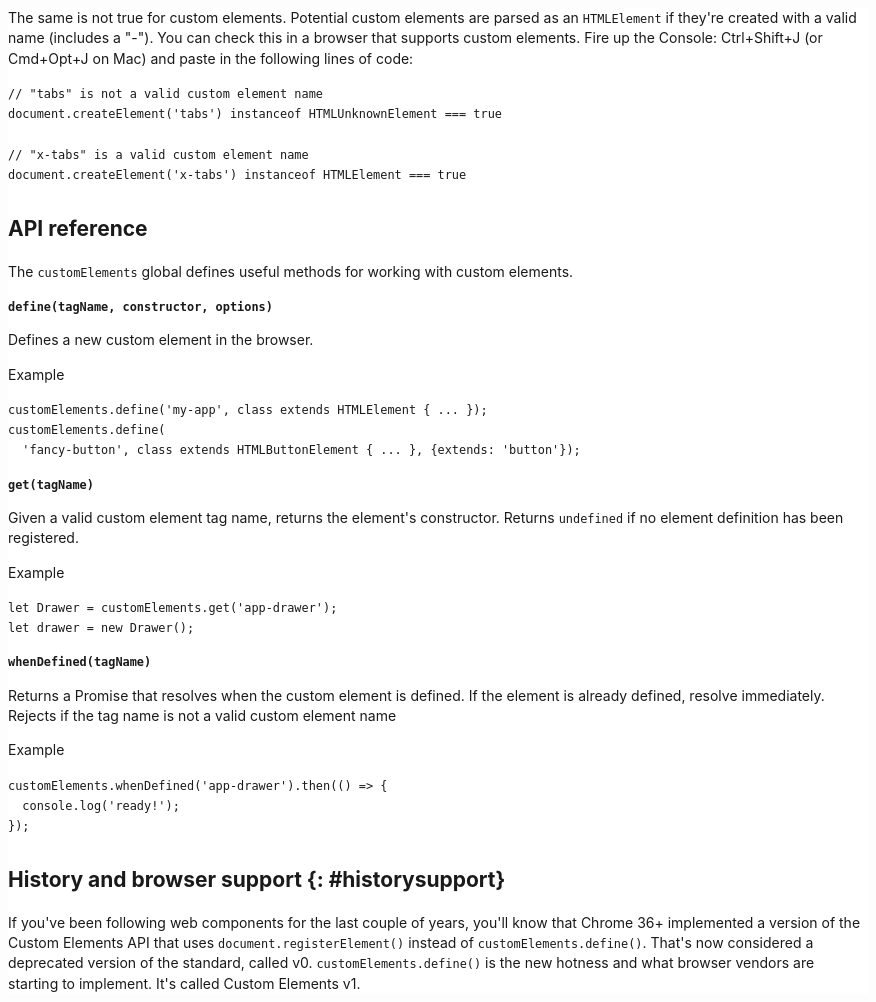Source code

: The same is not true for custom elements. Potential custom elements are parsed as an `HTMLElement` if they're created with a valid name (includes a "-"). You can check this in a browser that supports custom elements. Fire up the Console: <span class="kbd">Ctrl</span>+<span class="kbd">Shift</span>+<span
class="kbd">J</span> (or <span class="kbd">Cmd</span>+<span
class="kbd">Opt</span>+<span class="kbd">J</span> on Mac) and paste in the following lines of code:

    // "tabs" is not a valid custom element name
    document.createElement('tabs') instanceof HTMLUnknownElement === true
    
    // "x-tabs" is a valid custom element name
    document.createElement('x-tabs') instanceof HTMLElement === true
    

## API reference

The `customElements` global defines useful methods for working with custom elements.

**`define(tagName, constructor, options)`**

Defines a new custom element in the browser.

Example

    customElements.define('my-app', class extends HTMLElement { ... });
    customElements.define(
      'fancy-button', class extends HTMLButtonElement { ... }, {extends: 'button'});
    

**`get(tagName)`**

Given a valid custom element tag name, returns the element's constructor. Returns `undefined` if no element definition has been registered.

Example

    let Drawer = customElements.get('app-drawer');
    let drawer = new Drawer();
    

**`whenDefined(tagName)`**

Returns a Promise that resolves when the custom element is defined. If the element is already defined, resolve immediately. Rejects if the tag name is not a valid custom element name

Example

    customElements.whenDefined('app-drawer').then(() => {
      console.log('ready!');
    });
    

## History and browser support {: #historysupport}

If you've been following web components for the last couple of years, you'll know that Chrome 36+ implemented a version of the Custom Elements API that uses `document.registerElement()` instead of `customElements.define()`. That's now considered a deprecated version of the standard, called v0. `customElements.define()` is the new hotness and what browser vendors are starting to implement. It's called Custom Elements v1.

**The task:** Please copy each line of the material that contains the string "constructor".

**Answer for the task:**
**`define(tagName, constructor, options)`**
Given a valid custom element tag name, returns the element's constructor. Returns `undefined` if no element definition has been registered.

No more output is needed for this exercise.